In announcing to the Colonists of His Majesty's Province of South Australia, the establishment of the Government, I hereby call upon them to conduct themselves on all occasions with order and quietness, duly to respect the laws, and by a course of industry and sobriety, by the practice of sound morality and a strict observance of the Ordinances of Religion, to prove themselves worthy to be the Founders of a great and free Colony.
It is also, at this time especially, my duty to apprize the Colonists of my resolution, to take every lawful means for extending the same protection to the Native Population as to the rest of His Majesty's Subjects and of my firm determination to punish with exemplary severity, all acts of violence or injustice which may in any manner be practiced or attempted against the Natives who are to be considered as much under the Safeguard of the law as the Colonists themselves, and equally entitled to the privileges of British Subjects. I trust therefore, with confidence to the exercise of moderation and forbearance by all Classes, in their intercourse with the Native Inhabitants, and that they will omit no opportunity of assisting me to fulfil His Majesty's most gracious and benevolent intentions toward them, by promoting their advancement in civilization, and ultimately, under the blessing of Divine Providence, their conversion to the Christian Faith.
By His Excellency's Command,
Glenelg, 28th December 1836.
God Save the King.
The colonising fleet prior to Buffalo consisted of 8 vessels which had first arrived at Nepean Bay on Kangaroo Island before being directed to Holdfast Bay on the mainland. The first vessel to arrive at Nepean Bay was Duke of York on 27 July 1836 which did not proceed to Holdfast Bay but instead set off on a whaling expedition. Africaine was the seventh to arrive at Nepean Bay (4 Nov 1836), discharging settlers at Holdfast Bay on 9 November 1836. Seven of these earlier ships preceded Governor John Hindmarsh on Buffalo to enable preparations in advance of his formal arrival on 28 December.
About December 20th 1836, we built a rush hut a short distance from our tents for the better accommodation of part of our family... and in this place (about 12 feet square) the first printing in South Australia was produced.
In 1876 Parliament decreed that the Proclamation Day holiday, a gala occasion when thousands descended on Glenelg, would henceforth be celebrated on 27 December in lieu of the 28th, in order to make a three-day Christmas holiday.
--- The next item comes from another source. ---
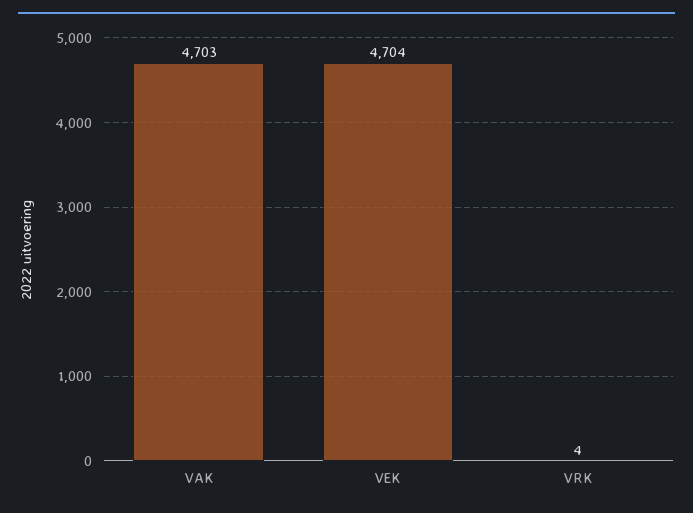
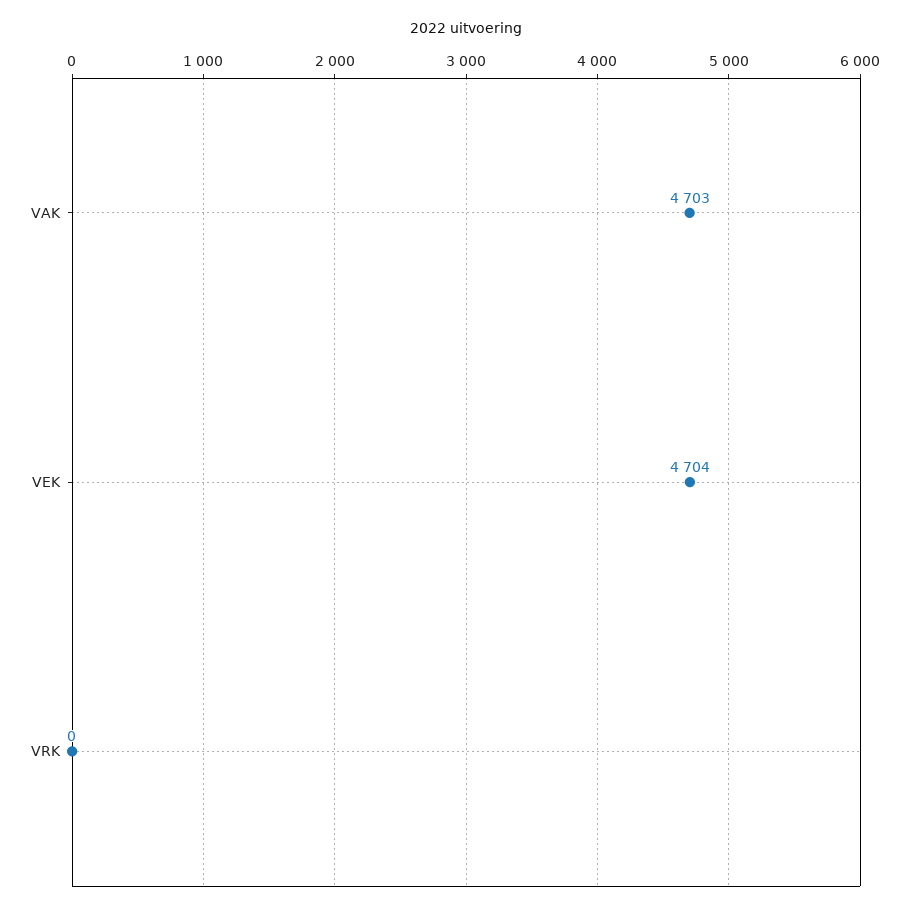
VRK: 4 -> 0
H. J Moseley, proprietor of the Glenelg's Pier Hotel, was the first and loudest protester against the move which was rescinded.
The Proclamation Day public holiday is prescribed in the South Australian Holidays Act, 1910. Originally the Act provided that the day was to be observed on the 28th December, except when that day occurred on a Saturday or Sunday, at which times it was to be celebrated on the following Monday. On 4 November 1993, the Holidays Act, 1910 was amended by the Holidays (Proclamation Day, Australia Day and Bank Holidays) Amendment Act 1993, changing the date for observance of the day to the day following the Christmas Day holiday. The change was made primarily as a response to the recommendations of the South Australian Industrial Relations Advisory Council, which had advised that the holiday should be changed to avoid stop/start work patterns, particularly in the retail industry. The change was also said to be consistent with national uniformity arrangements in relation to certain public holidays.
Formal ceremonies involving the most senior current officials and politicians, followed by public celebrations, continue to be held at the still-extant Old Gum Tree at Glenelg North on 28 December, or one day earlier on 27 December in some years.
Proclamation Day was originally a public holiday, but its significance was overshadowed by the celebrations of the Eight Hours Day, which were held on the same day, and by 1919 the public holiday had been replaced by Labour Day.